WHAT YOU WILL DO:
Retype the whole listing that follows, line for line.

--------

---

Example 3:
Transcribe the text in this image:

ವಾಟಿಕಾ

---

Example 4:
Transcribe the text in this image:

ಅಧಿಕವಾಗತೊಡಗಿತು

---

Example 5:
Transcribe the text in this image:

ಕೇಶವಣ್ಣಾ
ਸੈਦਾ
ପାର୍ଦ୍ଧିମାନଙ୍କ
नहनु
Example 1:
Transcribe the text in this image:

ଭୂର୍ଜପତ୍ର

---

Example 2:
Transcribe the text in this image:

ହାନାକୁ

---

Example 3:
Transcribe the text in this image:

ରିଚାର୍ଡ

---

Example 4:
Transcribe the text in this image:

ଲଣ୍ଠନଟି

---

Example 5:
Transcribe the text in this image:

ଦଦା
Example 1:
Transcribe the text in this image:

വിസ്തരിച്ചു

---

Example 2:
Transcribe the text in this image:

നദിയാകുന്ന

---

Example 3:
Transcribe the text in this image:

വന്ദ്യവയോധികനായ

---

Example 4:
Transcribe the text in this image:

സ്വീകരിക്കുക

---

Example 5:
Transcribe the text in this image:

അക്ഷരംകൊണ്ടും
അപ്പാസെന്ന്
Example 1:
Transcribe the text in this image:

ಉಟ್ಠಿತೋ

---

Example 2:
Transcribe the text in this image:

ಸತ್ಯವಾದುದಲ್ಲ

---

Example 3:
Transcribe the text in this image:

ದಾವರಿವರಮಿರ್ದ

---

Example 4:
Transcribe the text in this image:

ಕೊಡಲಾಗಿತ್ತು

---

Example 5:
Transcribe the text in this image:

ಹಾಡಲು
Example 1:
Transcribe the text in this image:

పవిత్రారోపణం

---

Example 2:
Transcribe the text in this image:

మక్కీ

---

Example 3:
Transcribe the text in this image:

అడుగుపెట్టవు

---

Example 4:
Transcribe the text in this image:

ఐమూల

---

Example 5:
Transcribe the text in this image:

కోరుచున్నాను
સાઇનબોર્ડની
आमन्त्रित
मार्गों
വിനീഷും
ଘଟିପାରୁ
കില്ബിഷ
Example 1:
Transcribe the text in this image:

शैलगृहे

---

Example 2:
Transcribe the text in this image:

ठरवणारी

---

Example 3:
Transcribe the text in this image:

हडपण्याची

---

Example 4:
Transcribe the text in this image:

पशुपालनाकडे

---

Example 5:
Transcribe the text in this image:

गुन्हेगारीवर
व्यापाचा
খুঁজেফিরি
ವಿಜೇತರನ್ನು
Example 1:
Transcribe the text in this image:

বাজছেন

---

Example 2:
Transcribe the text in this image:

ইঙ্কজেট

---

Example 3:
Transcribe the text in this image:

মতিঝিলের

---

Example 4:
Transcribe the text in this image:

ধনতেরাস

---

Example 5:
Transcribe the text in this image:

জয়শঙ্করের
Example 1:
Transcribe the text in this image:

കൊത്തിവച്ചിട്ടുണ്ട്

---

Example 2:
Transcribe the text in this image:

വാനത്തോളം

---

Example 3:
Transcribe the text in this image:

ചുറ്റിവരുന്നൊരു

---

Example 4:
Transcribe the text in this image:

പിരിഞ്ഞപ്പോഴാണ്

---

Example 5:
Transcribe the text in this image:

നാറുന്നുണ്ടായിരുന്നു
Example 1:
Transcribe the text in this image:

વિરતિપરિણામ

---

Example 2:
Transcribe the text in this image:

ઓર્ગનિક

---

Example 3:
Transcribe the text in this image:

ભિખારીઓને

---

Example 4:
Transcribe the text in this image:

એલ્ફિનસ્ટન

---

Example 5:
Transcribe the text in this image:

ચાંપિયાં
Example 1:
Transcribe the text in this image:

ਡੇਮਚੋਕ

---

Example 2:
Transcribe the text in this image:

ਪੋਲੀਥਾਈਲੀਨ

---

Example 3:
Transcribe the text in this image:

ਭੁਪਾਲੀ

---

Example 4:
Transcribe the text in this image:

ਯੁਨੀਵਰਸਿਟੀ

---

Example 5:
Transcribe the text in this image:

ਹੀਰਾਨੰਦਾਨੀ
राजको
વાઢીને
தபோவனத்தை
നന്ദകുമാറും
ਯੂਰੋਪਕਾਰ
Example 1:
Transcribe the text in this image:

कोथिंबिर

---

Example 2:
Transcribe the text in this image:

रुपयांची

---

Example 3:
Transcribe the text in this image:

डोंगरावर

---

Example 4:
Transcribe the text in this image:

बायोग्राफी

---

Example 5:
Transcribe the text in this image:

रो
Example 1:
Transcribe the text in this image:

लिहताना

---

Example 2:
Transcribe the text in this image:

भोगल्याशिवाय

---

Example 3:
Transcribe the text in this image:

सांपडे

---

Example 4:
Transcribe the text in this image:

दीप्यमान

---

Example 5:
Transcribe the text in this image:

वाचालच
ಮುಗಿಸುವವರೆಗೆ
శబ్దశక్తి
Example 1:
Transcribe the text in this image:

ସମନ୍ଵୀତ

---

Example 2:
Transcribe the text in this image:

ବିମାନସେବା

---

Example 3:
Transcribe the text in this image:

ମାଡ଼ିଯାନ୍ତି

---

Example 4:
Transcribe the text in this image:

--------

TASK SOLUTION:
---

Example 3:
Transcribe the text in this image:

ವಾಟಿಕಾ

---

Example 4:
Transcribe the text in this image:

ಅಧಿಕವಾಗತೊಡಗಿತು

---

Example 5:
Transcribe the text in this image:

ಕೇಶವಣ್ಣಾ
ਸੈਦਾ
ପାର୍ଦ୍ଧିମାନଙ୍କ
नहनु
Example 1:
Transcribe the text in this image:

ଭୂର୍ଜପତ୍ର

---

Example 2:
Transcribe the text in this image:

ହାନାକୁ

---

Example 3:
Transcribe the text in this image:

ରିଚାର୍ଡ

---

Example 4:
Transcribe the text in this image:

ଲଣ୍ଠନଟି

---

Example 5:
Transcribe the text in this image:

ଦଦା
Example 1:
Transcribe the text in this image:

വിസ്തരിച്ചു

---

Example 2:
Transcribe the text in this image:

നദിയാകുന്ന

---

Example 3:
Transcribe the text in this image:

വന്ദ്യവയോധികനായ

---

Example 4:
Transcribe the text in this image:

സ്വീകരിക്കുക

---

Example 5:
Transcribe the text in this image:

അക്ഷരംകൊണ്ടും
അപ്പാസെന്ന്
Example 1:
Transcribe the text in this image:

ಉಟ್ಠಿತೋ

---

Example 2:
Transcribe the text in this image:

ಸತ್ಯವಾದುದಲ್ಲ

---

Example 3:
Transcribe the text in this image:

ದಾವರಿವರಮಿರ್ದ

---

Example 4:
Transcribe the text in this image:

ಕೊಡಲಾಗಿತ್ತು

---

Example 5:
Transcribe the text in this image:

ಹಾಡಲು
Example 1:
Transcribe the text in this image:

పవిత్రారోపణం

---

Example 2:
Transcribe the text in this image:

మక్కీ

---

Example 3:
Transcribe the text in this image:

అడుగుపెట్టవు

---

Example 4:
Transcribe the text in this image:

ఐమూల

---

Example 5:
Transcribe the text in this image:

కోరుచున్నాను
સાઇનબોર્ડની
आमन्त्रित
मार्गों
വിനീഷും
ଘଟିପାରୁ
കില്ബിഷ
Example 1:
Transcribe the text in this image:

शैलगृहे

---

Example 2:
Transcribe the text in this image:

ठरवणारी

---

Example 3:
Transcribe the text in this image:

हडपण्याची

---

Example 4:
Transcribe the text in this image:

पशुपालनाकडे

---

Example 5:
Transcribe the text in this image:

गुन्हेगारीवर
व्यापाचा
খুঁজেফিরি
ವಿಜೇತರನ್ನು
Example 1:
Transcribe the text in this image:

বাজছেন

---

Example 2:
Transcribe the text in this image:

ইঙ্কজেট

---

Example 3:
Transcribe the text in this image:

মতিঝিলের

---

Example 4:
Transcribe the text in this image:

ধনতেরাস

---

Example 5:
Transcribe the text in this image:

জয়শঙ্করের
Example 1:
Transcribe the text in this image:

കൊത്തിവച്ചിട്ടുണ്ട്

---

Example 2:
Transcribe the text in this image:

വാനത്തോളം

---

Example 3:
Transcribe the text in this image:

ചുറ്റിവരുന്നൊരു

---

Example 4:
Transcribe the text in this image:

പിരിഞ്ഞപ്പോഴാണ്

---

Example 5:
Transcribe the text in this image:

നാറുന്നുണ്ടായിരുന്നു
Example 1:
Transcribe the text in this image:

વિરતિપરિણામ

---

Example 2:
Transcribe the text in this image:

ઓર્ગનિક

---

Example 3:
Transcribe the text in this image:

ભિખારીઓને

---

Example 4:
Transcribe the text in this image:

એલ્ફિનસ્ટન

---

Example 5:
Transcribe the text in this image:

ચાંપિયાં
Example 1:
Transcribe the text in this image:

ਡੇਮਚੋਕ

---

Example 2:
Transcribe the text in this image:

ਪੋਲੀਥਾਈਲੀਨ

---

Example 3:
Transcribe the text in this image:

ਭੁਪਾਲੀ

---

Example 4:
Transcribe the text in this image:

ਯੁਨੀਵਰਸਿਟੀ

---

Example 5:
Transcribe the text in this image:

ਹੀਰਾਨੰਦਾਨੀ
राजको
વાઢીને
தபோவனத்தை
നന്ദകുമാറും
ਯੂਰੋਪਕਾਰ
Example 1:
Transcribe the text in this image:

कोथिंबिर

---

Example 2:
Transcribe the text in this image:

रुपयांची

---

Example 3:
Transcribe the text in this image:

डोंगरावर

---

Example 4:
Transcribe the text in this image:

बायोग्राफी

---

Example 5:
Transcribe the text in this image:

रो
Example 1:
Transcribe the text in this image:

लिहताना

---

Example 2:
Transcribe the text in this image:

भोगल्याशिवाय

---

Example 3:
Transcribe the text in this image:

सांपडे

---

Example 4:
Transcribe the text in this image:

दीप्यमान

---

Example 5:
Transcribe the text in this image:

वाचालच
ಮುಗಿಸುವವರೆಗೆ
శబ్దశక్తి
Example 1:
Transcribe the text in this image:

ସମନ୍ଵୀତ

---

Example 2:
Transcribe the text in this image:

ବିମାନସେବା

---

Example 3:
Transcribe the text in this image:

ମାଡ଼ିଯାନ୍ତି

---

Example 4:
Transcribe the text in this image:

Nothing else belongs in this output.